В церкви его ровесников не было, а со старухами было сложно найти общий язык. Они знали, когда нужно петь, а когда следует стать на колени, но не могли ответить на его вопросы о вере и о Боге. Это было так не похоже на тот монастырь. От пожилых прихожанок, как ему казалось, веяло не просветленным животворящим знанием, а дремучим суеверным страхом, перемешанным с каким-то липким, неприятным подобострастием.

Иногда он ловил себя на мысли, что тяготится ранними воскресными службами, что хочет вернуться туда, в простоту и наивность своего дохристианского бытия. Но Церковь поила его душу чем-то таким, от чего он уже не мог, не был готов отказаться. Иногда, вспоминая свою жизнь, он ужасался грубости и лукавству, внутренней кособокости своего тогдашнего устроения, которое увидел только сейчас, и с которым так легко уживался раньше.
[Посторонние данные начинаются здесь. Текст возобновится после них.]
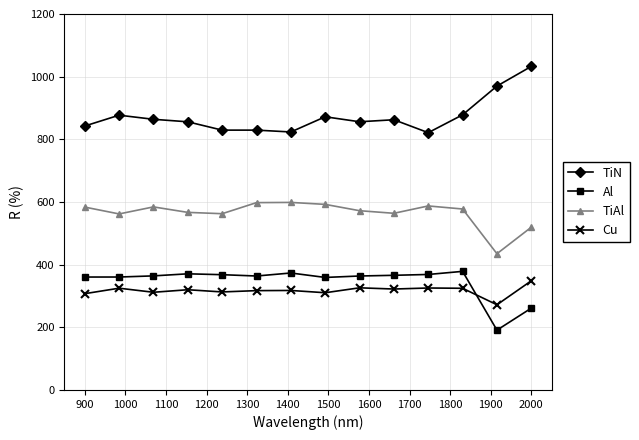

How many lines are shown in the chart?

4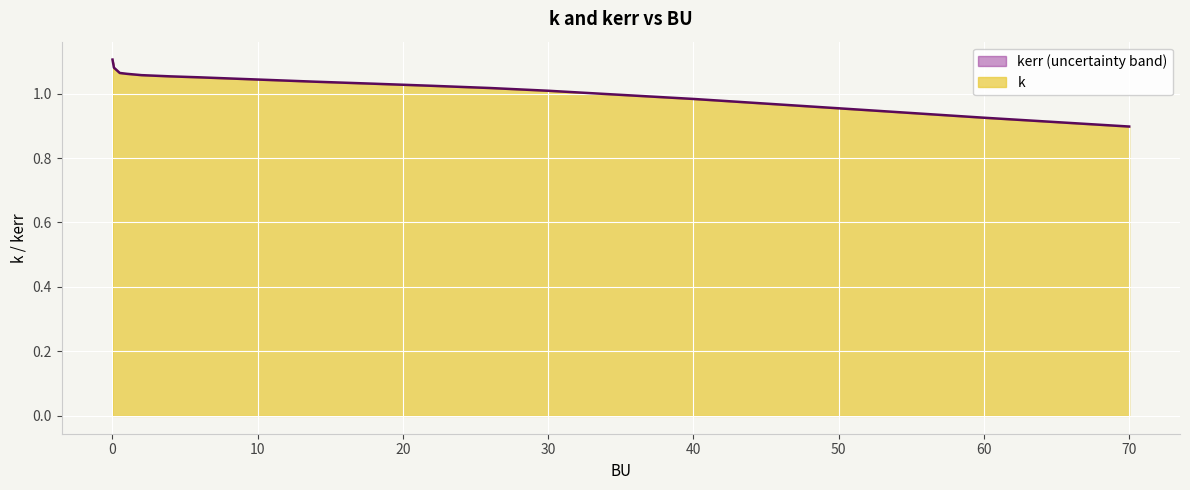

What is the average value?

1.0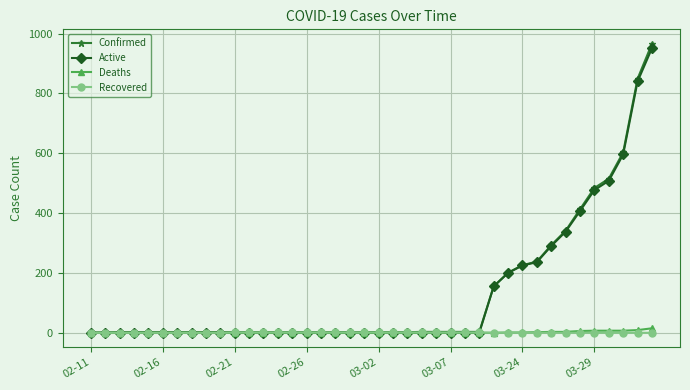

What is the greatest value displayed?

966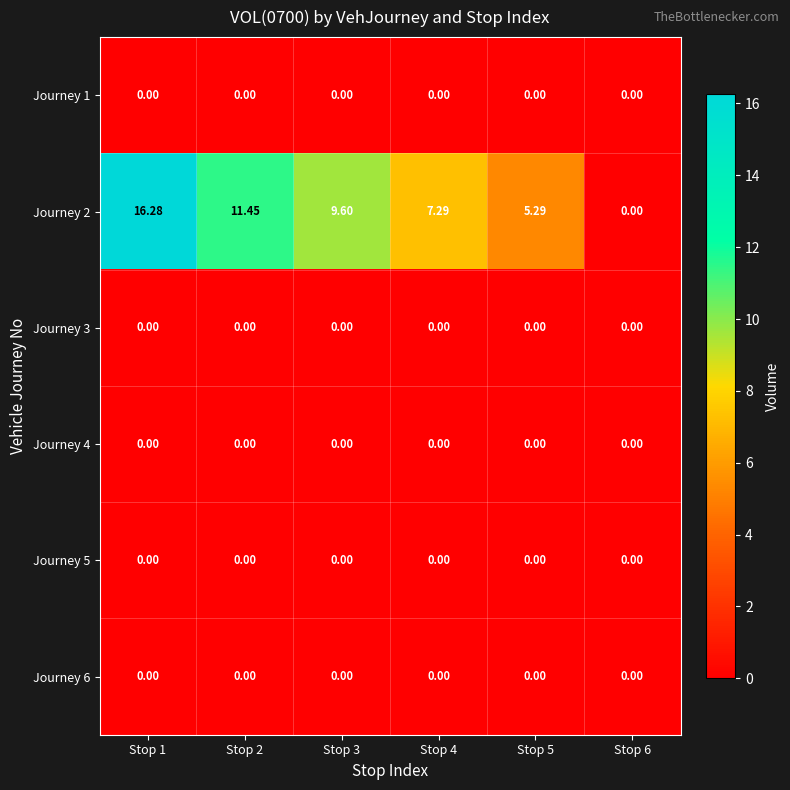

How many positive values does the Journey 2 series have?

5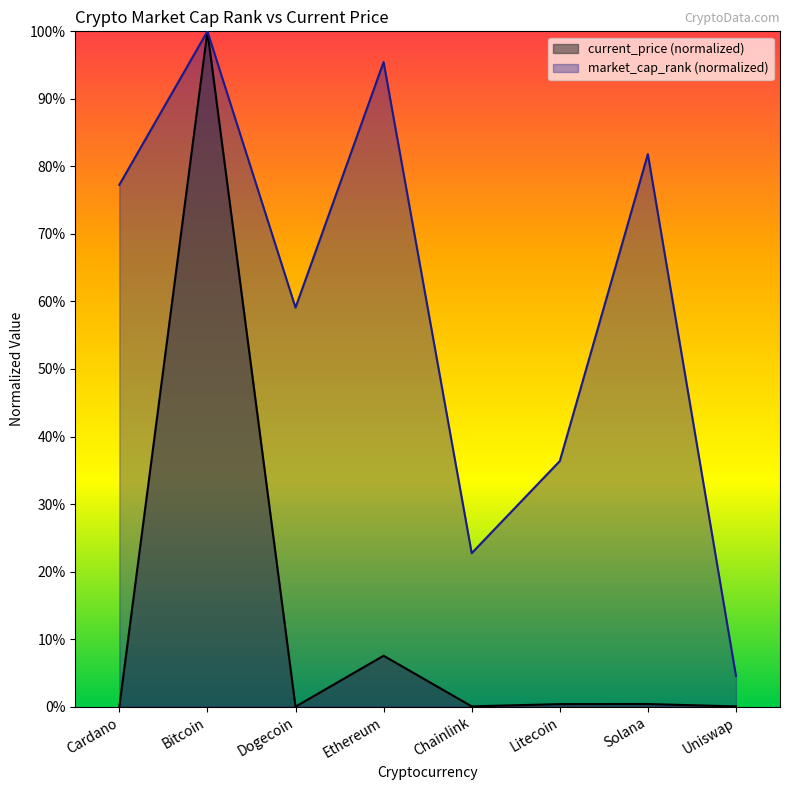

The value of current_price at Bitcoin is 166.4. True or false?

False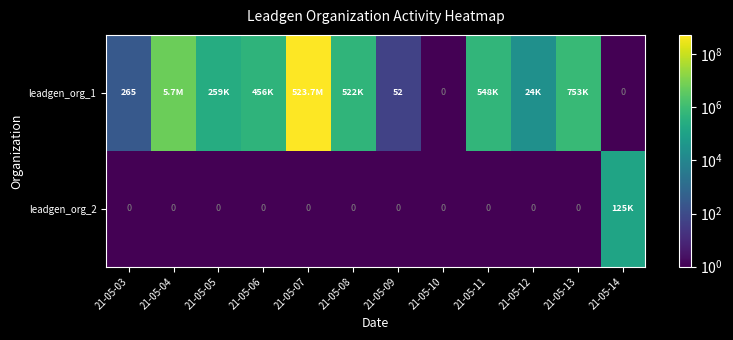

Is the value of leadgen_org_1 at 21-05-03 greater than the value of leadgen_org_2 at 21-05-07?

Yes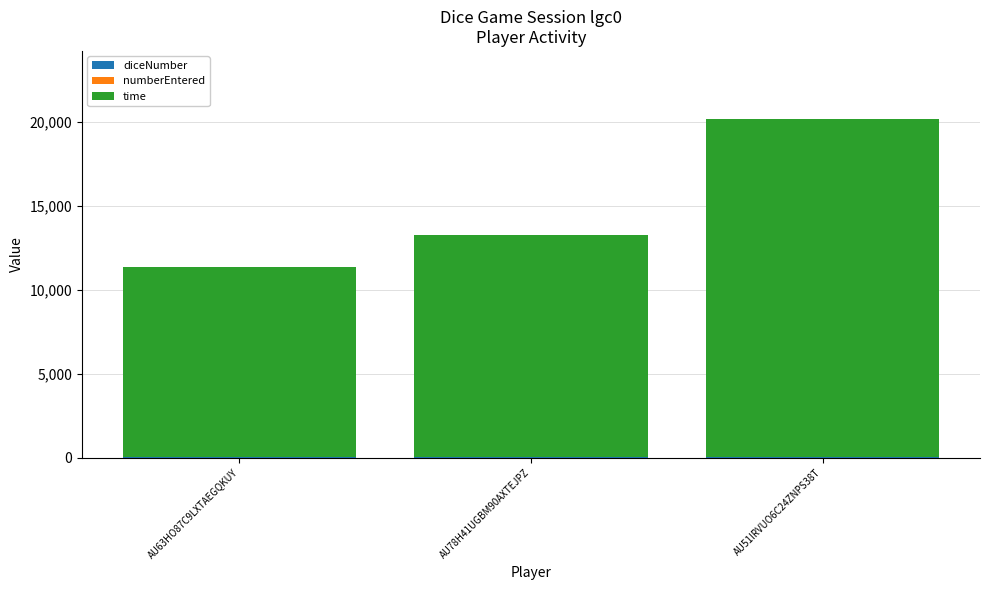

At which category is the sum across all series the highest?

AU51IRVUO6C24ZNPS38T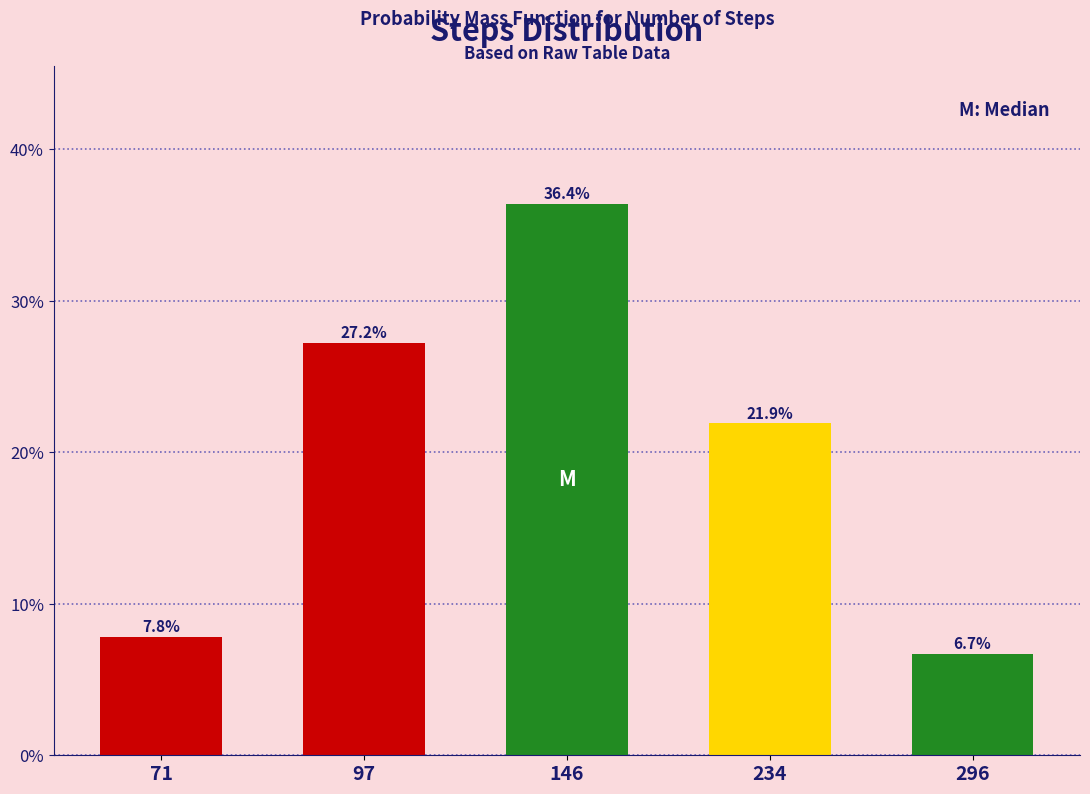

Count the number of categories in the chart.

5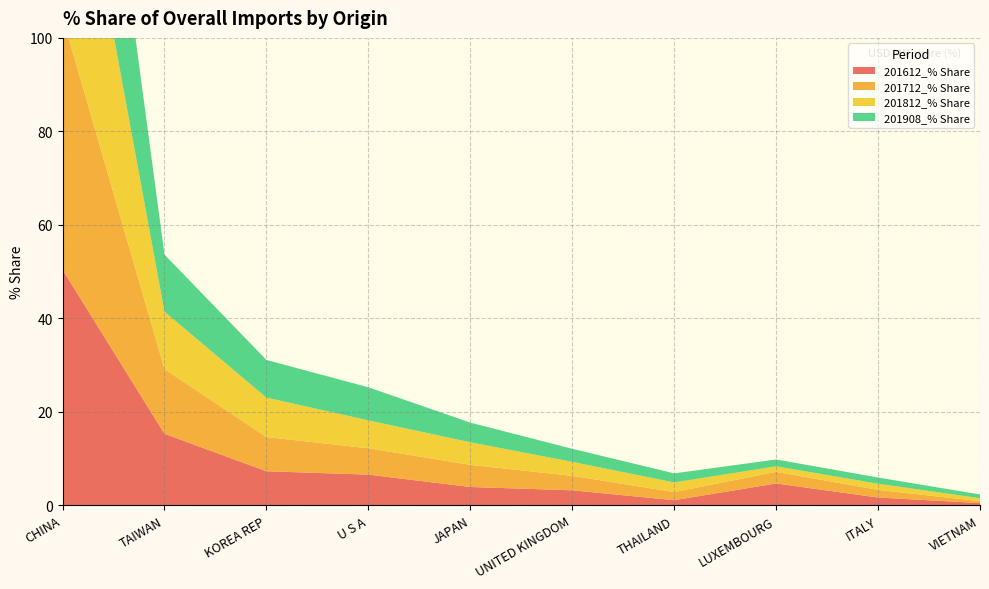

Reading left to right, list all the values displayed in this chart.

201612_% Share: 50.4	15.3	7.3	6.6	3.9	3.2	1.1	4.7	1.7	0.5
201712_% Share: 54.0	13.9	7.3	5.6	4.7	3.1	1.7	2.5	1.6	0.4
201812_% Share: 55.4	12.3	8.4	6.0	4.8	3.0	2.1	1.2	1.3	0.6
201908_% Share: 56.7	12.2	8.1	7.1	4.2	2.8	1.9	1.5	1.3	0.8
Ему помог случай. Как-то раз после службы их священник, отец Михаил, которого местные бабушки почитали за святого, заканчивая проповедь, сказал:

– Братия и сестры! К нам приехал главный бес! Не допустим поругания нашего богоспасаемого города!

Оказывается, их город решил посетить известный экстрасенс Кашпировский.

В нужный час православные собрались у местного Дворца культуры – помпезного здания с колоннадой, стилизованного под греческий храм. Поток людей с иконами и хоругвями, распевая молитвы, медленно кружил вокруг ДК, чтобы не допустить внутрь известного целителя. Егор, распевая молитвы, плыл вместе со всеми. Неподалеку от него толкались двое молодых семинаристов.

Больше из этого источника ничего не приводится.